Paths to realistic lignin valorization to biofuels and bioproducts
2023.07.09- 날짜
- 2023-04-11 16:00:00
- 학과
- 에너지화학공학과
- 장소
- 104-E206
- 연사
- Dr. Gregg T. Beckham
Abstract
Lignin is an abundant, heterogeneous aromatic polymer found in plant cell walls where it serves functions in water and nutrient transport, defense against pathogens, and structural integrity. Lignin is the most abundant source of renewable aromatic compounds on Earth, but the heterogeneity, reactivity, and recalcitrance of lignin together pose a substantial challenge to convert it to renewable fuels, chemicals, and materials. In this talk, I will focus on two parallel pathways that we have been investigating for lignin valorization, the first to produce biofuels and the second to produce biochemicals.

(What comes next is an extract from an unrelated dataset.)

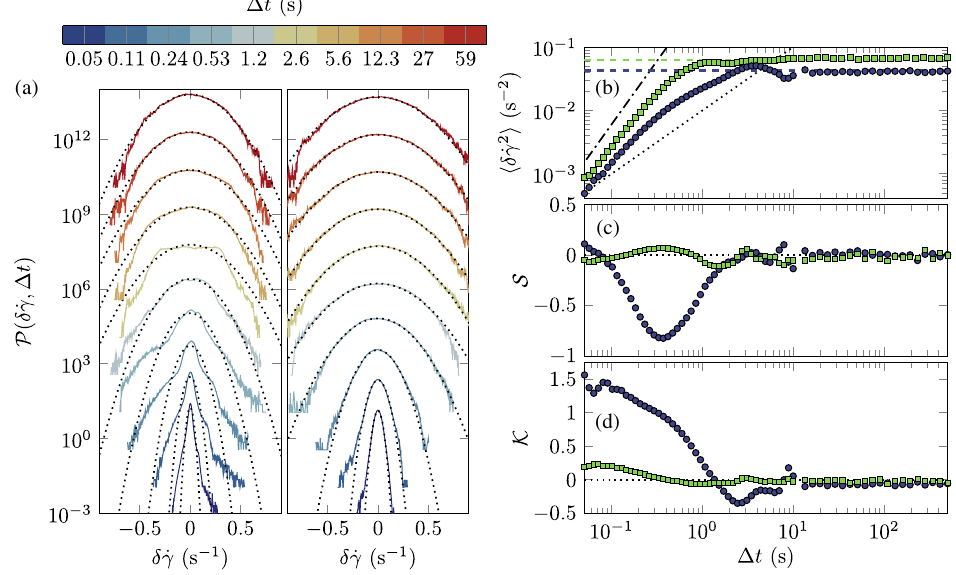
FIG. 3. Statistical properties of the shear rate increments δ _ γ ð t; Δ t Þ across the DST transition. (a) Probability density functions P ð δ _ γ ; Δ t Þ of the increments of _ γ ð t Þ in regime I (left, σ ¼ 16 Pa) and in regime II (right, σ ¼ 100 Pa) for several time lags Δ t (see color scale). Dotted lines show Gaussian distributions with the same variances as δ _ γ ð t; Δ t Þ . For clarity, successive PDFs were shifted vertically by 10 3 = 2 starting from Δ t ¼ 0 . 05 s. (b) Variance, (c) skewness, and (d) kurtosis of the shear rate increments for σ ¼ 16 Pa (blue circles) and 100 Pa (green squares). In (b) the thick dashed lines correspond to twice the variance of the shear rate, 2 ½h _ γ ð t Þ 2 i thin dotted and dash-dotted lines indicate h δ _ γ 2 i ∝ Δ t and Δ t 2 ,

The first pathway involves the use of lignin-first biorefining coupled to hydrodeoxygenation catalysis to manufacture sustainable aviation fuel blendstocks. Lignin-first biorefining methods are able to selectively remove lignin from the intact plant cell wall, and stabilize the reaction products to a lignin oil rich in aromatic monomers and small oligomers. We have conducted techno-economic analysis and life cycle assessment of a popular lignin-first biorefining method, reductive catalytic fractionation, which has informed research directions in solvent use reduction, reaction engineering, and separations. More recently, we have shown that lignin oil from reductive catalytic fractionation can undergo solvent-free, continuous hydrodeoxygenation, resulting in high yields of lignin-derived aromatic blendstocks for sustainable aviation fuel.
The second pathway we are investigating involves the conversion of lignin to a single, tunable bioproduct. Herein, we are focused on the selective aerobic oxidation of lignin to cleave C–C bonds and to produce heterogeneous mixtures of aromatic carboxylic acids, which can be biologically converted into a single bioproduct, in a process we termed “biological funneling”. This work involves integration of chemical catalysis, separations, metabolic engineering, and bioprocess development. In this part of the talk, I will highlight the work we have done to cleave C–C bonds using aerobic oxidation catalysis and to engineer Pseudomonas putida KT2440 for optimal biological funneling of mixtures of aromatic compounds to single, atom-efficient bioproducts, such as 3-oxoadipic acid and cis,cis-muconic acid.